Go through the data and copy every line exactly, but not the images.

>>

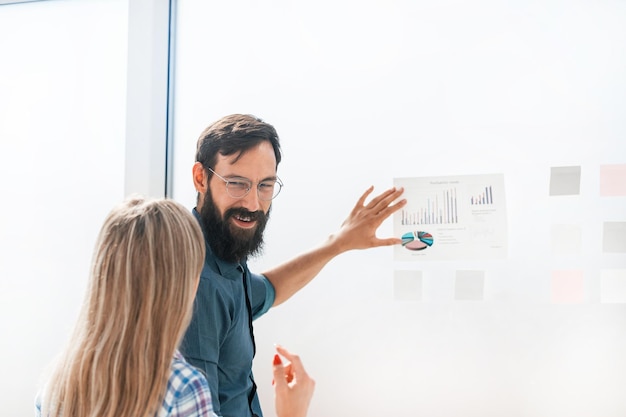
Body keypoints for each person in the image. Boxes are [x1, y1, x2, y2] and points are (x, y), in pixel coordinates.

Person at [180, 113, 406, 417]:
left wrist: (339, 242)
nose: (252, 203)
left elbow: (269, 290)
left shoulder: (224, 258)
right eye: (237, 183)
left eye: (265, 185)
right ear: (200, 178)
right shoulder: (198, 283)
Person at [35, 196, 315, 417]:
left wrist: (336, 244)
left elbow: (262, 290)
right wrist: (292, 413)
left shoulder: (58, 383)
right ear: (187, 285)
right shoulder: (181, 387)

<<

• _Answer for the task_
Body keypoints for each person in the image. Boxes are [x1, y1, x2, y2] and points are (x, y), in pixel coordinates.

Person at [180, 113, 406, 417]:
left wrist: (339, 242)
nose: (252, 203)
left elbow: (269, 290)
left shoulder: (224, 258)
right eye: (237, 183)
left eye: (265, 185)
right ear: (200, 178)
right shoulder: (198, 283)
Person at [35, 196, 315, 417]:
left wrist: (336, 244)
left elbow: (262, 290)
right wrist: (292, 413)
left shoulder: (58, 383)
right ear: (187, 285)
right shoulder: (181, 387)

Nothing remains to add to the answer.